● **Usando as informações**:
a – Copie fielmente o trecho do texto sobre perda auditiva que vai de "Falta de atenção, irritabilidade" a "piadinhas dos colegas.".
b – Resuma em duas frases o texto sobre perda auditiva.
c – Dê continuidade ao texto sobre a perda auditiva de Bruna, começando logo depois da última frase apresentada.

● **Texto apresentado**:

Falta de atenção, irritabilidade e até depressão podem ser sinais de perda auditiva
A recusa em usar o aparelho continuou até Bruna entrar na faculdade aos 17 anos, quando a perda auditiva começou a incomodá-la de verdade, além das piadinhas dos colegas.
— Eu vi que o negócio era muito mais sério porque lá [na faculdade] tem muitos ruídos, do pessoal passando no corredor. Tudo era diferente, eu estranhei muito e percebi que muitas pessoas diziam que eu não escutava direito. Era tipo ‘surda!, o tempo todo ’.
Até o som da panela irritava
Mesmo sentando na frente para tentar prestar atenção nas aulas, as dificuldades em entender os assuntos continuaram, principalmente por causa dos ruídos do ambiente. Foi a partir daí que Bruna reiniciou a procura por um profissional em Curitiba. Segundo ela, na época, a perda auditiva, que era de 30% no início da adolescência, estava em 45%. Após voltar para a cidade-natal, Bruna começou a usar o aparelho auditivo, mas a adaptação foi muito difícil.
— Eu comecei a usar o aparelho, mas eu odiei porque, até então, os barulhos que eu não ouvia eu passei a ouvir. Para quem não ouve isso e do nada começa a ouvir se incomoda muito. Só quem tem perda auditiva entende e as pessoas ao meu redor não entendiam. A minha mãe fazia comida e mexia a colher na panela, e aquele som me irritava. Quando um carro passava eu tampava as orelhas porque não suportava o barulho. Ao mesmo tempo em que eu era surda, eu não gostava de ouvir barulho.
Perda auditiva pode afetar até desenvolvimento emocional da criança
A irritabilidade e a falta de adaptação ao aparelho auditivo faziam com que Bruna utilizasse o equipamento esporadicamente. Um dia sim, outro não, e em apenas algumas horas do dia, o que é prejudicial à saúde, segundo a fonoaudióloga Elaine Soares e presidente da GATANU (Grupo de Apoio a Triagem Auditiva Neonatal).

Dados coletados
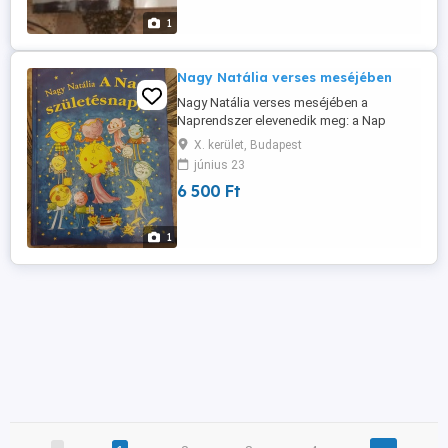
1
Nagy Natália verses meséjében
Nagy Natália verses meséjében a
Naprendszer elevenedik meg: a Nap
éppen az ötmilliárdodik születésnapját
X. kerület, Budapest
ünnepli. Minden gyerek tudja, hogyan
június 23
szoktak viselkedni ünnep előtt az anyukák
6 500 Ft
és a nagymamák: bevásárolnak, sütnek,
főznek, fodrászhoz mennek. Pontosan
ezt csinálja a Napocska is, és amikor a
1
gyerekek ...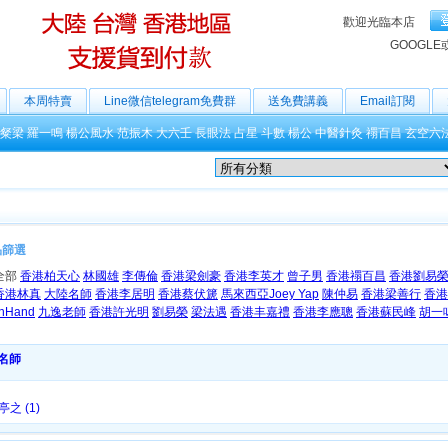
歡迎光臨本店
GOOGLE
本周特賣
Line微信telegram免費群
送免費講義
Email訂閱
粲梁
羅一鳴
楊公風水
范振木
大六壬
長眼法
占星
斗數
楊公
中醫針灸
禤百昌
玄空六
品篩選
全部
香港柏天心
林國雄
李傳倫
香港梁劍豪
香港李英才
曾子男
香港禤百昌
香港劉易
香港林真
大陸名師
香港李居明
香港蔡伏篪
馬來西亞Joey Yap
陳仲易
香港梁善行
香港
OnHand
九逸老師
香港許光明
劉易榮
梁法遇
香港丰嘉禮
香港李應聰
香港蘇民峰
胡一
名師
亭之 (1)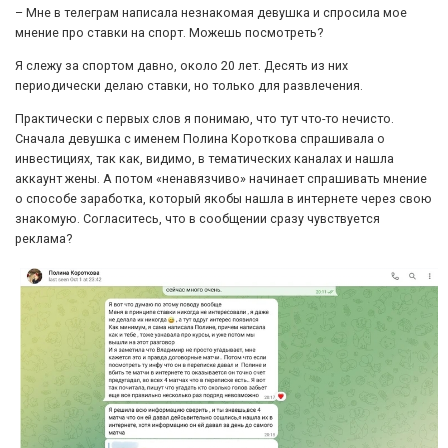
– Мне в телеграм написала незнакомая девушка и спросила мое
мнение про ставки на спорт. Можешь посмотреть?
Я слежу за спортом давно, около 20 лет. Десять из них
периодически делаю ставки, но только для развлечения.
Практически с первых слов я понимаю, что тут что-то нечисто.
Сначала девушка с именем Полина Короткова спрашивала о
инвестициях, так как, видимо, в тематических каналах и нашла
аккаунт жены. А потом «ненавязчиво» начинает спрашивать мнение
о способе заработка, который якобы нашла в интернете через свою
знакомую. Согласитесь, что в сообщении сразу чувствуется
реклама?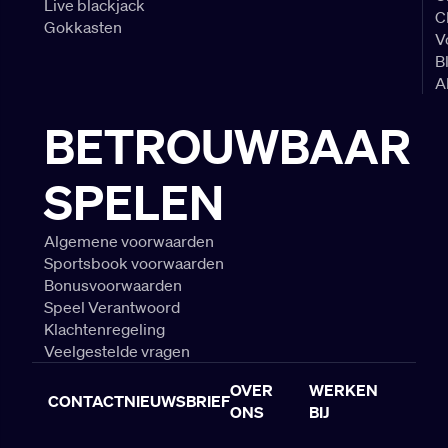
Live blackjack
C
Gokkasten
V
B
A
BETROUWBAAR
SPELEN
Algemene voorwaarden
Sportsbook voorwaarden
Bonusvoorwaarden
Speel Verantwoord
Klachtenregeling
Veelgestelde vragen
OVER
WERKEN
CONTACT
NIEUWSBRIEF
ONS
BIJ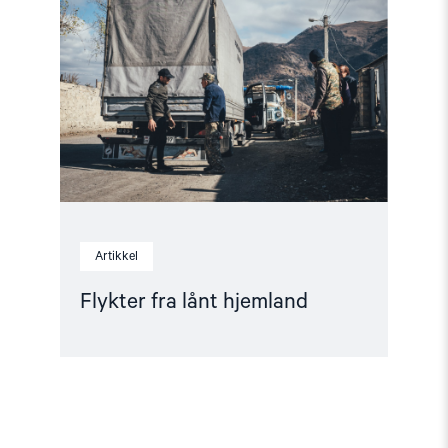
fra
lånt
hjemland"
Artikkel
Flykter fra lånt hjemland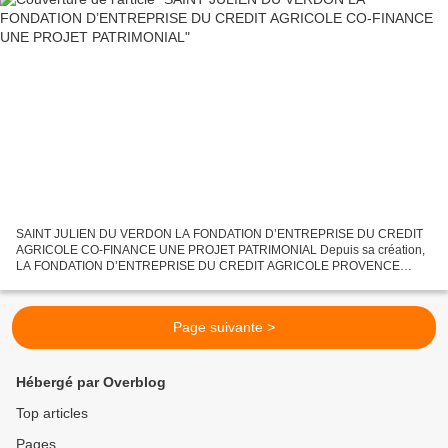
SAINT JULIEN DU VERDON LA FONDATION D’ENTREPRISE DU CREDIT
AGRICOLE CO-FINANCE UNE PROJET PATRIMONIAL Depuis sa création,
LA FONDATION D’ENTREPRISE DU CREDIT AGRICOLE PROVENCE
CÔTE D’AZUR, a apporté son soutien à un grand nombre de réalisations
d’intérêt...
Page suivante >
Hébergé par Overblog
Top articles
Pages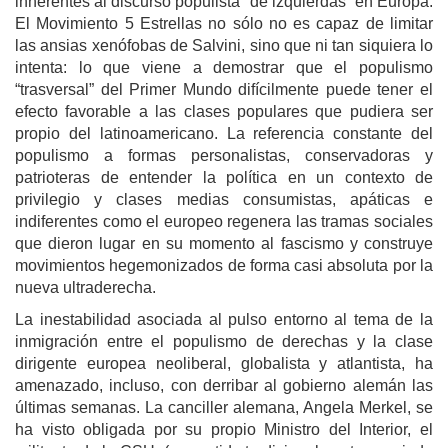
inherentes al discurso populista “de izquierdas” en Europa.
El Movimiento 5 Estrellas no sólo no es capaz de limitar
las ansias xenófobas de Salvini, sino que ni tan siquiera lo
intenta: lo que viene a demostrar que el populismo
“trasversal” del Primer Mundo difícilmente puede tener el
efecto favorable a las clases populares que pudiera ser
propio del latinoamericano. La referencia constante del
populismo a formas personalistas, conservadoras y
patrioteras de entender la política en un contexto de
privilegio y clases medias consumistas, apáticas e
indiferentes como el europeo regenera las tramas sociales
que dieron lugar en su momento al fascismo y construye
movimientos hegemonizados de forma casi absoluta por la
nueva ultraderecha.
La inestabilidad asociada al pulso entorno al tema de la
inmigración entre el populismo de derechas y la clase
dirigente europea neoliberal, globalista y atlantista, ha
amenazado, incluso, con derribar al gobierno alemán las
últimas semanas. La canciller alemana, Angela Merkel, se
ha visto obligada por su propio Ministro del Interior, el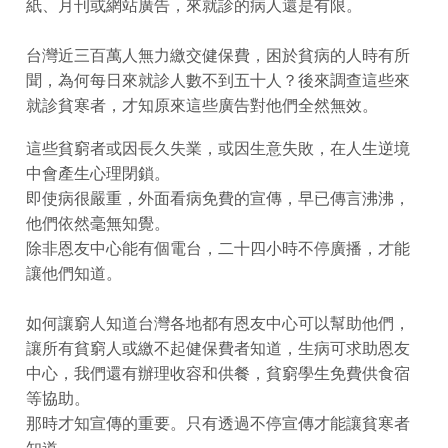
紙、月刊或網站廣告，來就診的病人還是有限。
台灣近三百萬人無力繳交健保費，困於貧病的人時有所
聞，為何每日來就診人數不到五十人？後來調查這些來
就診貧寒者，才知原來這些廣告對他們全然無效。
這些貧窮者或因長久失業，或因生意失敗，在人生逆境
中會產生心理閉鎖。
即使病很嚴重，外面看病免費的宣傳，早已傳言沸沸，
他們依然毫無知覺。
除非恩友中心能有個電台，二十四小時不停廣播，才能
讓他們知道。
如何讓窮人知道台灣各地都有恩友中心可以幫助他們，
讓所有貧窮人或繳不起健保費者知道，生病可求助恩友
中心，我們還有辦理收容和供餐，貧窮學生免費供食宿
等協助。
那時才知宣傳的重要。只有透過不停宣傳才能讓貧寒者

● **Respostas em ordem**:
a –
Falta de atenção, irritabilidade e até depressão podem ser sinais de perda auditiva
A recusa em usar o aparelho continuou até Bruna entrar na faculdade aos 17 anos, quando a perda auditiva começou a incomodá-la de verdade, além das piadinhas dos colegas.

b – Bruna recusou usar o aparelho auditivo até entrar na faculdade aos 17 anos, quando os ruídos do ambiente e as piadinhas dos colegas a fizeram perceber que o problema era sério, e sua perda auditiva, de 30% no início da adolescência, já estava em 45%. Ao começar a usar o aparelho, ela passou a se irritar com sons que antes não ouvia, como o da colher na panela, e por isso só o usava esporadicamente, o que é prejudicial à saúde segundo a fonoaudióloga Elaine Soares.

c –
— Usar o aparelho em dias alternados é muito ruim porque o cérebro precisa de uma constância, de um padrão de audição. Não dá para ouvir um dia assim e no outro, assado.
Falta de apoio
A falta de informação em relação ao uso do aparelho foi o maior empecilho para que Bruna fizesse o tratamento de forma adequada. A situação se arrastou desta forma até os 20 anos, quando ela entendeu que o caso era grave, afirma.
— Voltei a Curitiba para fazer uns exames de rotina e descobri que estava com 60% de perda auditiva. Aí eu fiquei com medo e percebi que tinha um problema auditivo sério. O médico que me explicou que as células, se não forem estimuladas, morrem. E me explicou que o meu aparelho não atendia à necessidade da minha perda auditiva e que provavelmente não estava estimulando tudo o que precisava estimular. Na hora que ele falou isso eu desabei. Chorei muito e fiquei desesperada.
De acordo com Bruna, o médico falou que ela precisava de um bom aparelho auditivo, de uma fonoaudióloga e de instrução. Foi então que a personal trainer procurou um tratamento adequado. Com o novo aparelho e tratamento especializado, Bruna começou a se adaptar e a reprender a ouvir. Além disso, ela trocava informações com a minha fonoaudióloga, que fazia os ajustes necessários.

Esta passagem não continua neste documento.